As an attorney, you are responsible for the conduct of any non-lawyer subordinates working in your office. In fact, Rule 5.3 requires the supervisory attorney to make reasonable efforts to “ensure that the person’s conduct is compatible with the professional obligations of the lawyer.” Consider the breadth and implications of this Rule. Without intending any disrespect to the legal secretaries and paralegals without whose help most offices would grind to a halt, secretaries and paralegals are not lawyers. If you are in a high volume practice that relies heavily on non-lawyer assistants, are you taking reasonable efforts to ensure that your non-lawyer assistants are interacting with your clients and others who come into contact with your office in a manner that is consistent with your obligations as a lawyer? Are you really? In pondering the possibilities, keep in mind your duties as a lawyer to:

  1. Provide competent representation (Rule 1.1)
  2. Provide diligent representation (Rule 1.3)
  3. Communicate effectively with the client so as to allow the client to make informed and intelligent decisions regarding the representation (Rule 1.4)
  4. Maintain confidentiality (Rule 1.6)
  5. Be truthful in communications with others (Rule 4.2)

Clients who morph from physical beings into file folders and case lists are nothing more than gestating malpractice cases in your practice.
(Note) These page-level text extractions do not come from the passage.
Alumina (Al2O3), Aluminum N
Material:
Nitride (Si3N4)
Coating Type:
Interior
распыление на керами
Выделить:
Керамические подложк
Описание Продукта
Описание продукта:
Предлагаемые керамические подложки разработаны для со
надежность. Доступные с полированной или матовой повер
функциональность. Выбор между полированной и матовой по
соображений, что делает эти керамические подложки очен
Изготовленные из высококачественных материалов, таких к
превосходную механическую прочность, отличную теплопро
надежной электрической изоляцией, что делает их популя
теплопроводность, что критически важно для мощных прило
In the matters we review for malpractice, there are a couple of elements that we see in common.   Perhaps the greatest commonality in legal malpractice claims is the absence of communications from the attorney to the client.

One of our most exaggerated cases involved a supposed attorney-client relationship on a single case that spanned more than a ten years. Although the mere span of time alone is incredible, perhaps even more shocking was the complete absence of communications between the lawyer and the client – for over a decade. Instead of having a real attorney-client relationship, the client’s matter had been entrusted to a paralegal, who apparently misled both attorney and client as to the status of the matter. What began as probably an “innocent” white lie by a paralegal to a client regarding the status of the claim, turned into a cascading series of lies and deception that culminated with the fabrication of court and settlement documents (including even a settlement check). While the attorney was undoubtedly a victim of deceit by his own staff, in the end there was simply no defense for not having touched his client or his file for 10 years.

Practice Pointer: All preaching aside, if you do not have real attorney-client relationships with your clients, you should expect to be on the receiving end of a malpractice claim. Even the most experienced paralegals are not lawyers, and it is unfair to both the clients and the staff to expect your non-lawyer subordinates to operate your law practice. Touch your files frequently. Touch your clients more frequently. If your “client base” is a “case list”, the ice is thin beneath you.

THIS BLOG IS DEDICATED TO ONE OF OUR CLIENTS THAT DUE TO A SETTLEMENT WITH CONFIDENTIAL RESTRICTIONS MUST GO UNNAMED. WE WILL CALL HIM MR. DESERVING CLIENT BECAUSE HE WAS. HE IS A GREAT MAN AND A GOOD FATHER. WE WERE HONORED TO REPRESENT HIM AS A CLIENT AND A MAN – NOT AS A FILE FOLDER.